WHAT YOU ARE ASKED TO DO »
Reproduce the listing below word for word, from its first line up to and including the line containing "8: (145, 126)".

DATA »

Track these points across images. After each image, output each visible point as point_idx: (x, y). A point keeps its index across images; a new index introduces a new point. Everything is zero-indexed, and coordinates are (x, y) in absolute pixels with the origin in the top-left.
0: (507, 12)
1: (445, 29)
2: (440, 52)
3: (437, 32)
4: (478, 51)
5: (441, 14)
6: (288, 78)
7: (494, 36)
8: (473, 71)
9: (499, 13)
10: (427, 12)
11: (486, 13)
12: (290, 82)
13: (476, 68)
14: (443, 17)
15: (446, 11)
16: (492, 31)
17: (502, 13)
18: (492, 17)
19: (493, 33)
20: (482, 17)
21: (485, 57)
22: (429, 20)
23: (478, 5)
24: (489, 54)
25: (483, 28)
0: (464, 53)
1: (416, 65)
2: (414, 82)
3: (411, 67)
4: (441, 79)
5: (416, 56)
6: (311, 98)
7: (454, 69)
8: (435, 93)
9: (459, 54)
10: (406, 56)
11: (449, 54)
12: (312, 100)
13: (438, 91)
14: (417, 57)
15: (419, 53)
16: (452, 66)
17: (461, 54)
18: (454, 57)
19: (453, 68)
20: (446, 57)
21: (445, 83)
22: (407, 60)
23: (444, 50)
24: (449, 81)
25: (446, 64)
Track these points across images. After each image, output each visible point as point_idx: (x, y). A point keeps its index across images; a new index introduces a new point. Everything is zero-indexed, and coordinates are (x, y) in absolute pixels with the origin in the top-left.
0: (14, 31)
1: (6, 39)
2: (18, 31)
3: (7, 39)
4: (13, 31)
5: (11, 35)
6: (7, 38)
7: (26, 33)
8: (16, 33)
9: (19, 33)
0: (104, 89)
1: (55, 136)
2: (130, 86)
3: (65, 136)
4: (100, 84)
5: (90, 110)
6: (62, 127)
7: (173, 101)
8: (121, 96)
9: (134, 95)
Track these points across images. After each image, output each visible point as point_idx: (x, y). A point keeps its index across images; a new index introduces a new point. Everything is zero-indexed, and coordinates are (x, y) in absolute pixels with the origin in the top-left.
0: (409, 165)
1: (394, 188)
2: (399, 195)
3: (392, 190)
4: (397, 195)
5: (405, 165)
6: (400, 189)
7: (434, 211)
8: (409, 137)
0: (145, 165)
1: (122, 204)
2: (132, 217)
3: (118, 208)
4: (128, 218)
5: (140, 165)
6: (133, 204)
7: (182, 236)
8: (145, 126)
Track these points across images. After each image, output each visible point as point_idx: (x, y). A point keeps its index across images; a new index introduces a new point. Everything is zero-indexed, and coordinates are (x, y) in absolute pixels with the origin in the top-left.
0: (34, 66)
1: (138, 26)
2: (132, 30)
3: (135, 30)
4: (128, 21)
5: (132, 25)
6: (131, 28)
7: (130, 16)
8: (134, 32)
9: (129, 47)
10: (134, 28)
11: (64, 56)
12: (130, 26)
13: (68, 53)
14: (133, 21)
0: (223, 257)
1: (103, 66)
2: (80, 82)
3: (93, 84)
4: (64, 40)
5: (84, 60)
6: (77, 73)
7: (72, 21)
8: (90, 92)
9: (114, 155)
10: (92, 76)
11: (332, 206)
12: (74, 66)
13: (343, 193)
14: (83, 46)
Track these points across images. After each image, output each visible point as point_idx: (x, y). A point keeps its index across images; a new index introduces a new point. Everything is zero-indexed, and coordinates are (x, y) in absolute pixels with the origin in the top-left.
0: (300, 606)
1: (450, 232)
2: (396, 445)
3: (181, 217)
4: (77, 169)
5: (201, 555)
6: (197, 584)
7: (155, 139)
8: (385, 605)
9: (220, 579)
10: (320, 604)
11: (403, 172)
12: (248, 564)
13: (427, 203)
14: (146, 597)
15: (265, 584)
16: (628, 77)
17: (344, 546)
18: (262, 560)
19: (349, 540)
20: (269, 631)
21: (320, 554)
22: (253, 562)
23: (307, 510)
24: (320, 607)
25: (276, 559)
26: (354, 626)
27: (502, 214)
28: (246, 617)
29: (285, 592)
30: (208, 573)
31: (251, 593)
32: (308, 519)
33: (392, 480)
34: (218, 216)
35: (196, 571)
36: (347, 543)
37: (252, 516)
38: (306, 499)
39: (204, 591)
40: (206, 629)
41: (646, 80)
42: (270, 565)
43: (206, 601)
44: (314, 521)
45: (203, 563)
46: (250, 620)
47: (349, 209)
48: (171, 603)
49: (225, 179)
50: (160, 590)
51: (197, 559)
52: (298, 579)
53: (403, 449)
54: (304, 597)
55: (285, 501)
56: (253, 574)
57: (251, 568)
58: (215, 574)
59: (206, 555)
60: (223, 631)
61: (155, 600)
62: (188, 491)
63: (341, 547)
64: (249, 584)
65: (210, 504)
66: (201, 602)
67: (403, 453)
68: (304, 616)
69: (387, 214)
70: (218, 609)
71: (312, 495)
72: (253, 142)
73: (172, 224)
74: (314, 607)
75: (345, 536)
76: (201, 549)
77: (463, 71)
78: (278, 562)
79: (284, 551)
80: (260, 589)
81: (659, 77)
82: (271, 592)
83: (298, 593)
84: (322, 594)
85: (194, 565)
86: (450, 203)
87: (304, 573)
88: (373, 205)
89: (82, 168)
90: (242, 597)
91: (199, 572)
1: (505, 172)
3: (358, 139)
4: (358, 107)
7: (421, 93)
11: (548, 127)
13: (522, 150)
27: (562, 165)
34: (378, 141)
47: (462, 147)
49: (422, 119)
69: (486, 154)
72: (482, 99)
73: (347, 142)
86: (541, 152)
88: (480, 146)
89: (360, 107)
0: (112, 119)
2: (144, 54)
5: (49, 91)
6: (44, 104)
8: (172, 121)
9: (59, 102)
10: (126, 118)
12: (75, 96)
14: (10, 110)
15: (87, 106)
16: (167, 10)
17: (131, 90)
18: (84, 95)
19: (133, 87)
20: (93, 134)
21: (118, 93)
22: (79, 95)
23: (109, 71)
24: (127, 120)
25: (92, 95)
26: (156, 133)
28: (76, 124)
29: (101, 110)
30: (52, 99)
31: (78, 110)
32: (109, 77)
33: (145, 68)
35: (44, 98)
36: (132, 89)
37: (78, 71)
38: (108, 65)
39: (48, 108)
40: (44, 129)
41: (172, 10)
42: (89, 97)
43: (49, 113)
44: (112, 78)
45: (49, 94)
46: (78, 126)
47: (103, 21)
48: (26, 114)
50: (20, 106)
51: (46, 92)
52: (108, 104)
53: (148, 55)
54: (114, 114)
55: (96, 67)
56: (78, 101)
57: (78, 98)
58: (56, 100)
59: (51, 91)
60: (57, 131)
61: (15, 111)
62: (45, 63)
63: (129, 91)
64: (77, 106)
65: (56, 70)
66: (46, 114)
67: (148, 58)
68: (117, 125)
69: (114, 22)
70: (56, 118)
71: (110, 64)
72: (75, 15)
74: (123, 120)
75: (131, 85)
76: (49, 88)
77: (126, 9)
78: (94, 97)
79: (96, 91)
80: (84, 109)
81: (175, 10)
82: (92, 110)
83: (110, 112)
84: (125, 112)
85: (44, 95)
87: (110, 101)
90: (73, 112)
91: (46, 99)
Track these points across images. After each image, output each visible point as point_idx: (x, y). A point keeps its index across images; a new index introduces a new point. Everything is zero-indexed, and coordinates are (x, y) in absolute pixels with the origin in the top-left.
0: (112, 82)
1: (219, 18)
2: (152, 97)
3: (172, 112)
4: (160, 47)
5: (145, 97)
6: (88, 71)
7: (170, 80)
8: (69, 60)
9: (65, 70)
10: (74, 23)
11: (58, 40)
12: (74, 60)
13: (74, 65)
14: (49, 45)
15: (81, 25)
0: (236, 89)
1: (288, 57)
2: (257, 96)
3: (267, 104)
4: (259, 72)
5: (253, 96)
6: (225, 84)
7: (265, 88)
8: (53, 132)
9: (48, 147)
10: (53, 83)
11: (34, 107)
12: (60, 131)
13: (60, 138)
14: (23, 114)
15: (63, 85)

OUTPUT BELOW »
Track these points across images. After each image, output each visible point as point_idx: (x, y). A point keeps its index across images; a new index introduces a new point. Everything is zero-indexed, and coordinates are (x, y) in absolute pixels with the origin in the top-left.
0: (507, 12)
1: (445, 29)
2: (440, 52)
3: (437, 32)
4: (478, 51)
5: (441, 14)
6: (288, 78)
7: (494, 36)
8: (473, 71)
9: (499, 13)
10: (427, 12)
11: (486, 13)
12: (290, 82)
13: (476, 68)
14: (443, 17)
15: (446, 11)
16: (492, 31)
17: (502, 13)
18: (492, 17)
19: (493, 33)
20: (482, 17)
21: (485, 57)
22: (429, 20)
23: (478, 5)
24: (489, 54)
25: (483, 28)
0: (464, 53)
1: (416, 65)
2: (414, 82)
3: (411, 67)
4: (441, 79)
5: (416, 56)
6: (311, 98)
7: (454, 69)
8: (435, 93)
9: (459, 54)
10: (406, 56)
11: (449, 54)
12: (312, 100)
13: (438, 91)
14: (417, 57)
15: (419, 53)
16: (452, 66)
17: (461, 54)
18: (454, 57)
19: (453, 68)
20: (446, 57)
21: (445, 83)
22: (407, 60)
23: (444, 50)
24: (449, 81)
25: (446, 64)
Track these points across images. After each image, output each visible point as point_idx: (x, y). A point keeps its index across images; a new index introduces a new point. Everything is zero-indexed, and coordinates are (x, y) in absolute pixels with the origin in the top-left.
0: (14, 31)
1: (6, 39)
2: (18, 31)
3: (7, 39)
4: (13, 31)
5: (11, 35)
6: (7, 38)
7: (26, 33)
8: (16, 33)
9: (19, 33)
0: (104, 89)
1: (55, 136)
2: (130, 86)
3: (65, 136)
4: (100, 84)
5: (90, 110)
6: (62, 127)
7: (173, 101)
8: (121, 96)
9: (134, 95)
Track these points across images. After each image, output each visible point as point_idx: (x, y). A point keeps its index across images; a new index introduces a new point. Everything is zero-indexed, and coordinates are (x, y) in absolute pixels with the origin in the top-left.
0: (409, 165)
1: (394, 188)
2: (399, 195)
3: (392, 190)
4: (397, 195)
5: (405, 165)
6: (400, 189)
7: (434, 211)
8: (409, 137)
0: (145, 165)
1: (122, 204)
2: (132, 217)
3: (118, 208)
4: (128, 218)
5: (140, 165)
6: (133, 204)
7: (182, 236)
8: (145, 126)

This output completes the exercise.